--- Dataset content Enclosed Below ---

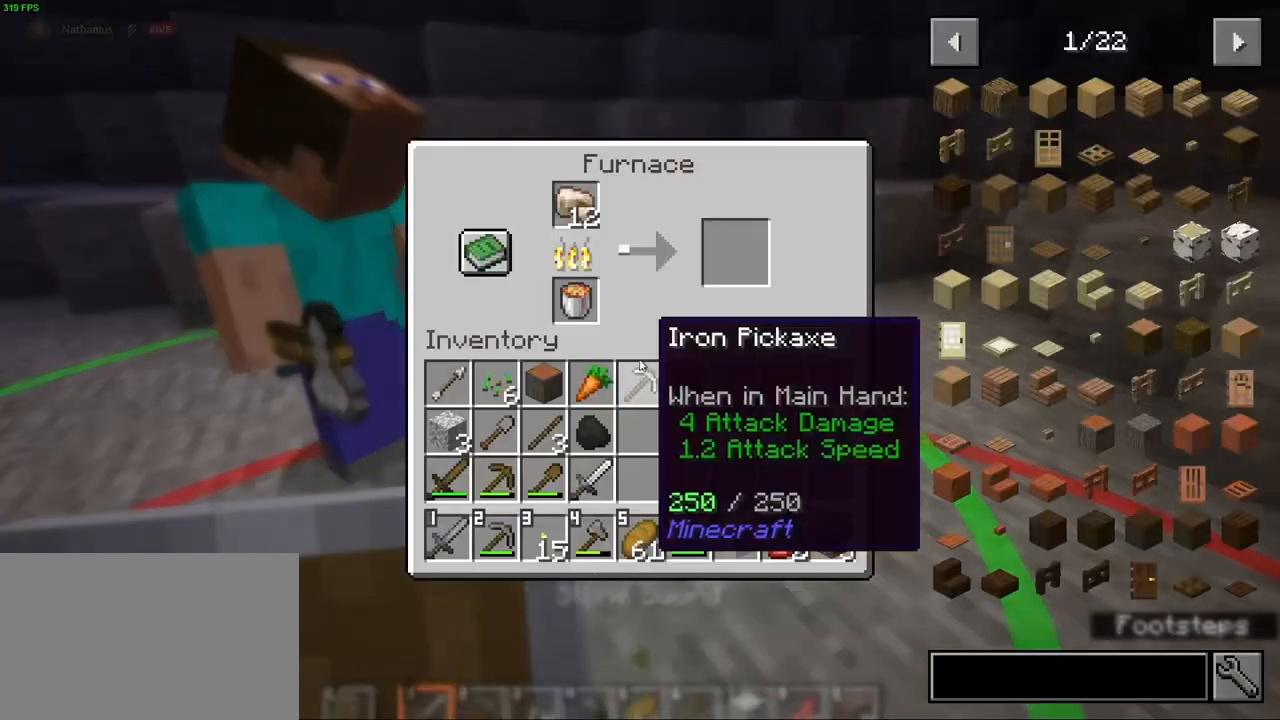
{"keys": [], "mouse": [], "events": []}
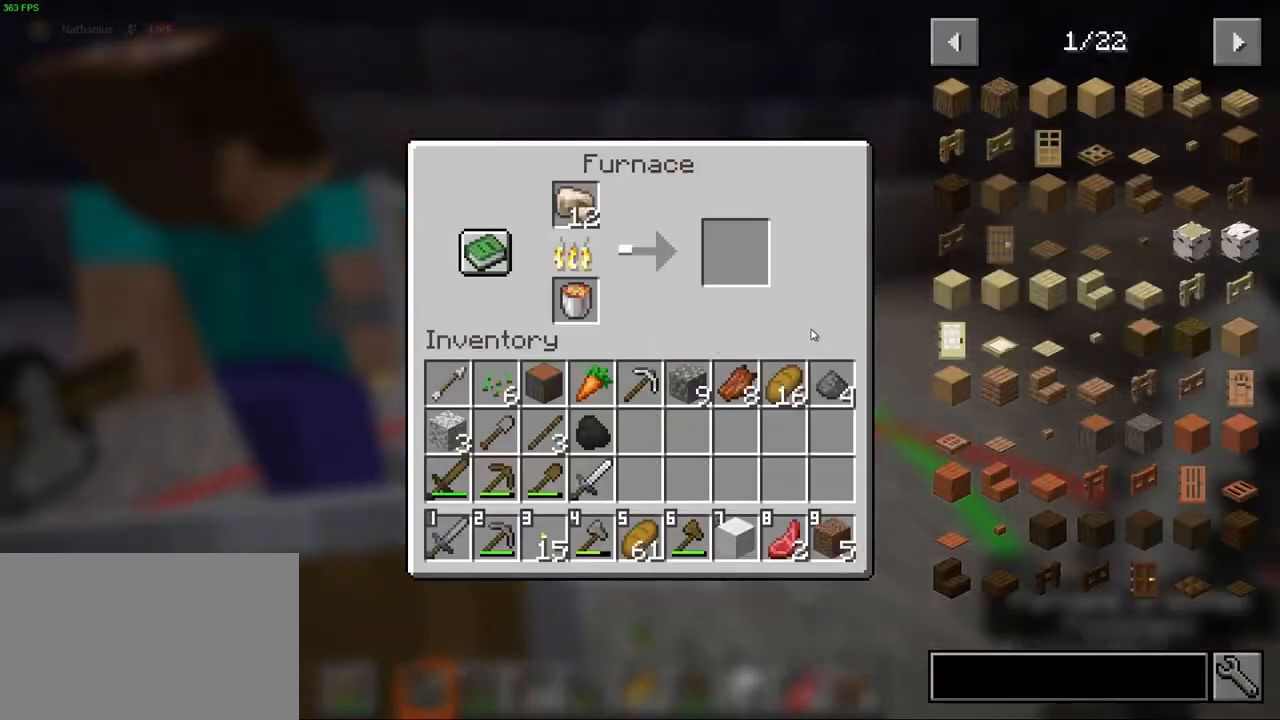
{"keys": ["e"], "mouse": [], "events": [[417, "e", "down"]]}
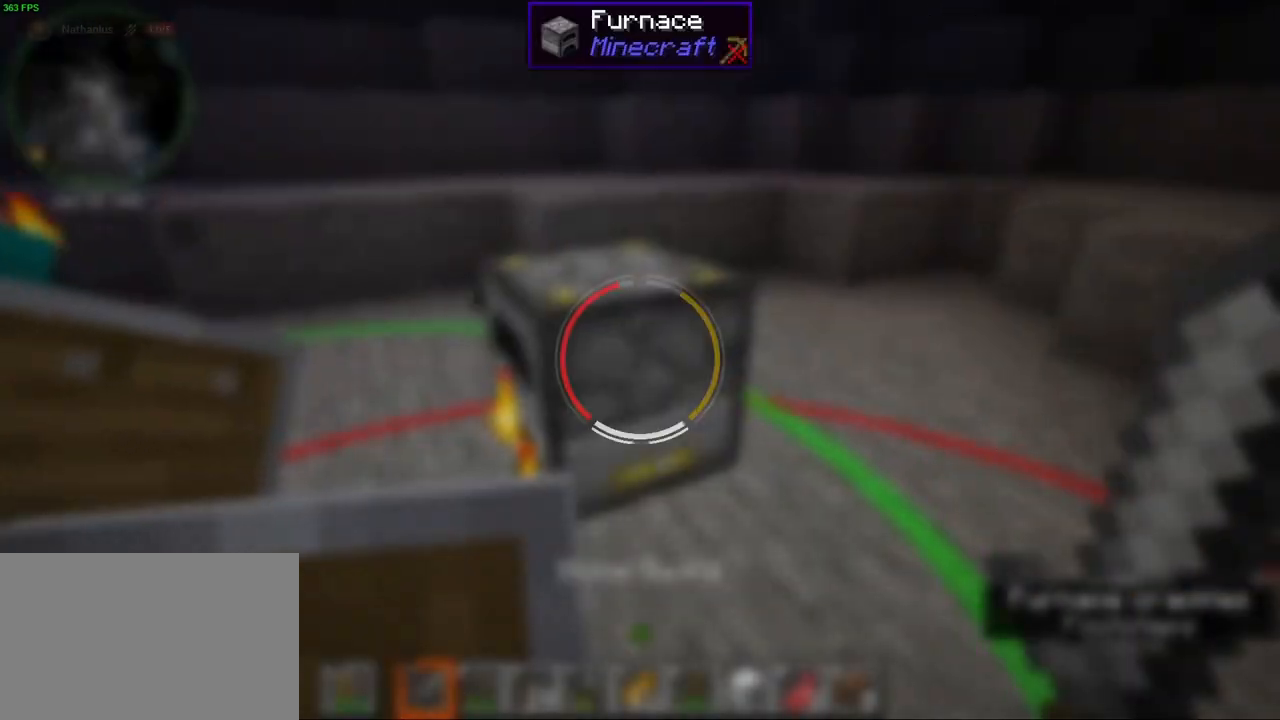
{"keys": ["a", "s"], "mouse": [], "events": [[33, "e", "up"], [367, "a", "down"], [433, "s", "down"]]}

--- End of Enclosed Dataset content ---

→ What needs to be done
The data must come back word for word, with every picture removed.

→ Solved problem
{"keys": [], "mouse": [], "events": []}
{"keys": ["e"], "mouse": [], "events": [[417, "e", "down"]]}
{"keys": ["a", "s"], "mouse": [], "events": [[33, "e", "up"], [367, "a", "down"], [433, "s", "down"]]}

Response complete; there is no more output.